Наконец, веки смежились и он уснул.
Этля бережно положила уснувшего на мягкую молодую травку и прикрыла.
Недавние горькие слезы будто смягчили острую тоску. Хотелось отдыхать, как после утомительного труда, и тихонько сидеть в укромном местечке под камнем.
Хорошо весною в Батуровке. А через неделю надо переселяться на новые места. Что это за новые места? Есть ли там такие стежки с кручи к берегу, такая река и по ту сторону лес на горе?
Ее словно мучительно укололо в сердце… Она вдруг <остро> почуяла, как ей жаль покидать Батуровку – и стежечки с кручи, и реку, и все-все, на что ни обращались глаза. И так сжалось, стиснулось сердце.
Отец говорит: ведь светит солнце и месяц, и звезды, везде над нами всемогущий Иегова, везде можно жить… Отец знает…
Но от веры в непогрешимость отцовских слов ее стиснутому сердечку не повольнело – напротив, оно стискивалось все больнее и больнее.

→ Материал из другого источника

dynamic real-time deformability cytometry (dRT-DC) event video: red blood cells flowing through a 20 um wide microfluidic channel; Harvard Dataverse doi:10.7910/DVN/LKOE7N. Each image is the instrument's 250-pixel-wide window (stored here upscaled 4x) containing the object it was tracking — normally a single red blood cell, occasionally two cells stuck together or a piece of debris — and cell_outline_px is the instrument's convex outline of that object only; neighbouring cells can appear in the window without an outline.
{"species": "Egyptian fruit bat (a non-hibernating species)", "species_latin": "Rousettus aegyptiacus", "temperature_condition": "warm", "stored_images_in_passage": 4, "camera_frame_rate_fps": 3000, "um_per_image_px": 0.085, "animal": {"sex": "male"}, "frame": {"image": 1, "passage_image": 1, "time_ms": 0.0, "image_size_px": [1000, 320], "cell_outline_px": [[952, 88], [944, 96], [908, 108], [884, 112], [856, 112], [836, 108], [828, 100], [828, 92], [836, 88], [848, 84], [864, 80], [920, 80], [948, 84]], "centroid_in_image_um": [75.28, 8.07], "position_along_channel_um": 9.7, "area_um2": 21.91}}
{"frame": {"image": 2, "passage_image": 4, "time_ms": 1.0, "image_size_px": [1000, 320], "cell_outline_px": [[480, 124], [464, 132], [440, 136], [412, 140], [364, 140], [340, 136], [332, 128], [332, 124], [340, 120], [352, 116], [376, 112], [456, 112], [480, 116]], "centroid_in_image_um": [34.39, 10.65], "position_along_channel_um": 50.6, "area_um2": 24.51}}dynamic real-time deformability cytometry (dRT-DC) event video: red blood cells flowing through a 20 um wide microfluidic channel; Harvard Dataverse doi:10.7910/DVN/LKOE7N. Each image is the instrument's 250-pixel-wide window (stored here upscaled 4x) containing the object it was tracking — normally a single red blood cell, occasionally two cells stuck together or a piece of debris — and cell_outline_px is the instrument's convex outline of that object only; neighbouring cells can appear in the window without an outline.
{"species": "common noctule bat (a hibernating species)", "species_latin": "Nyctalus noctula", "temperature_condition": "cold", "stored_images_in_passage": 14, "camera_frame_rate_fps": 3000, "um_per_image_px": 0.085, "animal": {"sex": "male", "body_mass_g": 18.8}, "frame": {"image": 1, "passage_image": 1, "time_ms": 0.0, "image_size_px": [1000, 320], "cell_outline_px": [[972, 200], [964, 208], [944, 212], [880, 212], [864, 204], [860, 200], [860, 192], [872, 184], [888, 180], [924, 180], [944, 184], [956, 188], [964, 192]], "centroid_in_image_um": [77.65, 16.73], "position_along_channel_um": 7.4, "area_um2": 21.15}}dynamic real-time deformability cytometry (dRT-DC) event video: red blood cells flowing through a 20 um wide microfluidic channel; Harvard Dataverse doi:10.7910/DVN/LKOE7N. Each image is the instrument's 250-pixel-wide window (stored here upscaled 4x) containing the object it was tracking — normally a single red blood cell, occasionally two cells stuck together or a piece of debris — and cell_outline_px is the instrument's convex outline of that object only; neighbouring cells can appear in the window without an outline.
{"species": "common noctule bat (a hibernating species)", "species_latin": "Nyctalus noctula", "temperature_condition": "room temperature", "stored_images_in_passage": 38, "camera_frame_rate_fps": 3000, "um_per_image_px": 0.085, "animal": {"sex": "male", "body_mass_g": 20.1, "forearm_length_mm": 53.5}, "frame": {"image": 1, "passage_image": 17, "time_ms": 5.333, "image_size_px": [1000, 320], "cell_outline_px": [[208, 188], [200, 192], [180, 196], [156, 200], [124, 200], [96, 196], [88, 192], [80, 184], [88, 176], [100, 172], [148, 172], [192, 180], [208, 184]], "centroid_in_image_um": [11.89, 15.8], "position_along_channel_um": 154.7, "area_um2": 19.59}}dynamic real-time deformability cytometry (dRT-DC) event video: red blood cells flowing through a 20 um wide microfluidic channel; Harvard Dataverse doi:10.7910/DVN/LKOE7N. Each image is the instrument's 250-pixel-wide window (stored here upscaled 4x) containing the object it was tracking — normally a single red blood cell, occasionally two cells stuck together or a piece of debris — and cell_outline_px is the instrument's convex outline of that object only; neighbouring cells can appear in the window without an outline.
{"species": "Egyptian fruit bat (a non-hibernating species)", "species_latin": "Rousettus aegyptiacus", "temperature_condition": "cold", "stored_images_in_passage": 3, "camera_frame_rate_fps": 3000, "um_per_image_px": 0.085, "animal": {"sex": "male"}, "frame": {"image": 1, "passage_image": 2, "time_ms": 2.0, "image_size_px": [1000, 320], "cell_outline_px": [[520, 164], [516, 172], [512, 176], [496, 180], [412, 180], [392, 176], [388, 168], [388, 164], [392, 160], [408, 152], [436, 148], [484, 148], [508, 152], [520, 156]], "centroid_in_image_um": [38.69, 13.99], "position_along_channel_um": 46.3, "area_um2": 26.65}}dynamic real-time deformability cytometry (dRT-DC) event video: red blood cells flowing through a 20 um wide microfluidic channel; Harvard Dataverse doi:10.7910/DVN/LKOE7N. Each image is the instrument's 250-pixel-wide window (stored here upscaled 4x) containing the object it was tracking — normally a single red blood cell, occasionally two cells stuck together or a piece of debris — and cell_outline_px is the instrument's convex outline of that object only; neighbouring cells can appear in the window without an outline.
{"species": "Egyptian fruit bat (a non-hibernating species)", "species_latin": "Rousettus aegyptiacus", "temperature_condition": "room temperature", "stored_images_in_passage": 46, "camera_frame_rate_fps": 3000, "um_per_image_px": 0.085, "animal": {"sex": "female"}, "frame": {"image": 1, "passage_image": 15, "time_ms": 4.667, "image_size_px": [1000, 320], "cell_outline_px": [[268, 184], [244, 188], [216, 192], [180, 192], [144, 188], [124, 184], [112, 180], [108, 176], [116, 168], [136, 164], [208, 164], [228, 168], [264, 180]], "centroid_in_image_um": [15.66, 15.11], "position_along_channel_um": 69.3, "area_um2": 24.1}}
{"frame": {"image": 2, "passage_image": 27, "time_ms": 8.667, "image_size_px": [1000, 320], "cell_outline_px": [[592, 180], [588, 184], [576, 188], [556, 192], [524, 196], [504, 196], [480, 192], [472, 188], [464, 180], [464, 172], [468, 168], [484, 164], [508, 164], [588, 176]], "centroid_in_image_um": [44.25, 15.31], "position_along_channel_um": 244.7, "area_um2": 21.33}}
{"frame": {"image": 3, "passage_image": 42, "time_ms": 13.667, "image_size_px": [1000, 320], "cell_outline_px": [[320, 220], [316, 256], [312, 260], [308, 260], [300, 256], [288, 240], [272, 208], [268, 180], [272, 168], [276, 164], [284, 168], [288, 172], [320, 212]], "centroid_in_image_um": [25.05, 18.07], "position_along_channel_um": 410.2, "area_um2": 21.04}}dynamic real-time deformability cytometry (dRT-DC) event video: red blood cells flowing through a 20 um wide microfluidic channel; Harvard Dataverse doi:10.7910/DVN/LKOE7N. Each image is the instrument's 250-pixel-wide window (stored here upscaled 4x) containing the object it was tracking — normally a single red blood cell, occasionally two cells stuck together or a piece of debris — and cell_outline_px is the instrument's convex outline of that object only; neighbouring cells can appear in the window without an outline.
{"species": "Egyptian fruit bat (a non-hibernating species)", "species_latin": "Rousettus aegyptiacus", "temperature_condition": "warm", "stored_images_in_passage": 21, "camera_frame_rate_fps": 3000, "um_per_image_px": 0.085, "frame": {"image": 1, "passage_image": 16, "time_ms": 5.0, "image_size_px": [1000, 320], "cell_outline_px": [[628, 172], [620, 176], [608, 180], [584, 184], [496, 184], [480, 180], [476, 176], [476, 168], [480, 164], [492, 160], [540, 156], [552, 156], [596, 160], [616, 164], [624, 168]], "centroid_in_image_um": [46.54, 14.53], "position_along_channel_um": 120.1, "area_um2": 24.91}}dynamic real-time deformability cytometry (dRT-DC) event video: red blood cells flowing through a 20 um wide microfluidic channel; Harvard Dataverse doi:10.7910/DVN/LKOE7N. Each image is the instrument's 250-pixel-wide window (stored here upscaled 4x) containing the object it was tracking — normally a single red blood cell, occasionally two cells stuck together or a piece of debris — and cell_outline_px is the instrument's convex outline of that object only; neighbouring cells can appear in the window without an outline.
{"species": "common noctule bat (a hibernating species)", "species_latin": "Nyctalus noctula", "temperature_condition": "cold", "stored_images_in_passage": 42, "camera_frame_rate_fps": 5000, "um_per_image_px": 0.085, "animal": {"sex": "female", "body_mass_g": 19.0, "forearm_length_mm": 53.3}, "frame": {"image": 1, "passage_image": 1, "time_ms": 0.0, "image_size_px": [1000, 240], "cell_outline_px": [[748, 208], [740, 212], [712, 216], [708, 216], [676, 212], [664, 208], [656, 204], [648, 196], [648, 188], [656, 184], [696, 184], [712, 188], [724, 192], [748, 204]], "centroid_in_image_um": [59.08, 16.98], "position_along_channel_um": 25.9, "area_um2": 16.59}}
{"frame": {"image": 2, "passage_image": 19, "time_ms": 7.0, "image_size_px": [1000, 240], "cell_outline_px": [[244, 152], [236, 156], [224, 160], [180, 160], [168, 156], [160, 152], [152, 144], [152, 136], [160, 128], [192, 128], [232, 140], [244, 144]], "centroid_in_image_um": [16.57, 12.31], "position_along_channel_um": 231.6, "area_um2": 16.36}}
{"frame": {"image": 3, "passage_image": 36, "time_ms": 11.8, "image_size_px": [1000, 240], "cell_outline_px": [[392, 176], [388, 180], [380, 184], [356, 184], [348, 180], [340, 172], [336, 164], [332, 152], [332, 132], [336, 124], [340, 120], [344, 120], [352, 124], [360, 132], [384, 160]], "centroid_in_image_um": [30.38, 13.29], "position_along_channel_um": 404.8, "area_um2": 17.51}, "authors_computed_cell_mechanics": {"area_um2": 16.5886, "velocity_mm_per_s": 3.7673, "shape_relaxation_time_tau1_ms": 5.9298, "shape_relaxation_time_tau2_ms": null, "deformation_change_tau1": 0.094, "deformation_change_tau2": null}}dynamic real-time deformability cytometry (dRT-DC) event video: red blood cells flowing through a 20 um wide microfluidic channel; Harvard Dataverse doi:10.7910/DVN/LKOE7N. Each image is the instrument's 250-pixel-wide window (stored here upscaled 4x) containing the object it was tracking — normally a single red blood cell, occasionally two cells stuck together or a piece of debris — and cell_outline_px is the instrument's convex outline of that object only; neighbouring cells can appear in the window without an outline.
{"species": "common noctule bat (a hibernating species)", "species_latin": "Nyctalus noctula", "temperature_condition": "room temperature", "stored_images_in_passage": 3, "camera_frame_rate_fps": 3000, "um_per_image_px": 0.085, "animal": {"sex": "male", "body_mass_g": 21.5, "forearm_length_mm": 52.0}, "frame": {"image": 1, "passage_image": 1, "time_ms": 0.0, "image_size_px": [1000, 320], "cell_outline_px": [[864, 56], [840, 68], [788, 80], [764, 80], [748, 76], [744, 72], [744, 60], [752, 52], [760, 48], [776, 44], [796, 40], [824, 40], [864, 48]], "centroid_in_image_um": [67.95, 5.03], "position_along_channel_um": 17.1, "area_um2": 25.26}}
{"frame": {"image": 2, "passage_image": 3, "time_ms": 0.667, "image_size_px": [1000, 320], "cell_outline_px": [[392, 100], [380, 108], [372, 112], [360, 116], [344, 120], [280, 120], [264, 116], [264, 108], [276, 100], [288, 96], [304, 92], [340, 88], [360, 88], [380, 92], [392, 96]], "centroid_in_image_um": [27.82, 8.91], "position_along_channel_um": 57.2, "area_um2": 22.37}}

Ей вспомнилось, как выселяли Гершка и его старую мать Малку силою выводили из хаты, прогоняли со двора, а она обхватила тополь и рыдала:
– Прощай! Прощай!
Примітки
«Серед паперів Марка Вовчка зберігся зошит (у реєстрі M. Лобача-Жученка за № 6), де записано олівцем незакінчену повість з єврейського життя. Повість залишилася в двох редакціях: чернетковій – без початку і кінця (сс. 13 – 48 і 4 ненум.) і чистій, остаточній (з окремою нумерацією, сс. 1 – 10, далі занумеровані сторінки 11 – 19 не заповнені). Чернеткова редакція мало оброблена, а останні сторінки, сильно почеркнуті, переходять кінець кінцем у конспект.
У повісті розповідається про життя бідної єврейської родини на Україні, серед селянства: «Аврум Подольский, батурский мужской и дамский портной», Аврумова жінка Рифка, дочка Етля і немовля Гейнах – такі основні персонажі. Вмирає хвора Рифка, кінець кінцем вмирає і Аврум, якому загрожує виселення, а нещасних сиріт забирає приятель їх батьків Берко. Повість зображує прихильне братське ставлення до трудової єврейської родини селянства, а вороже ставлення персоніфікується в особі родини урядника Квочки.
Повість, як видно, готувалася для якогось російського журналу, бо всі українізми в мові, звичайні для російських творів М. Вовчка, замінені російськими еквівалентами, а інколи – то й пояснені в примітках.
Подаємо початок повісті (чиста редакція)» (О. К. Дорошкевич).
Дата написання повісті, можна гадати, – 90-і роки XIX ст.
Друкується за автографом, який зберігається в родинному архіві проф. О. К. Дорошкевича.
Публікується вперше.
Подається за виданням: Марко Вовчок Твори в семи томах. – К.: Наукова думка, 1966 р., т. 7, кн. 1, с. 88 – 96.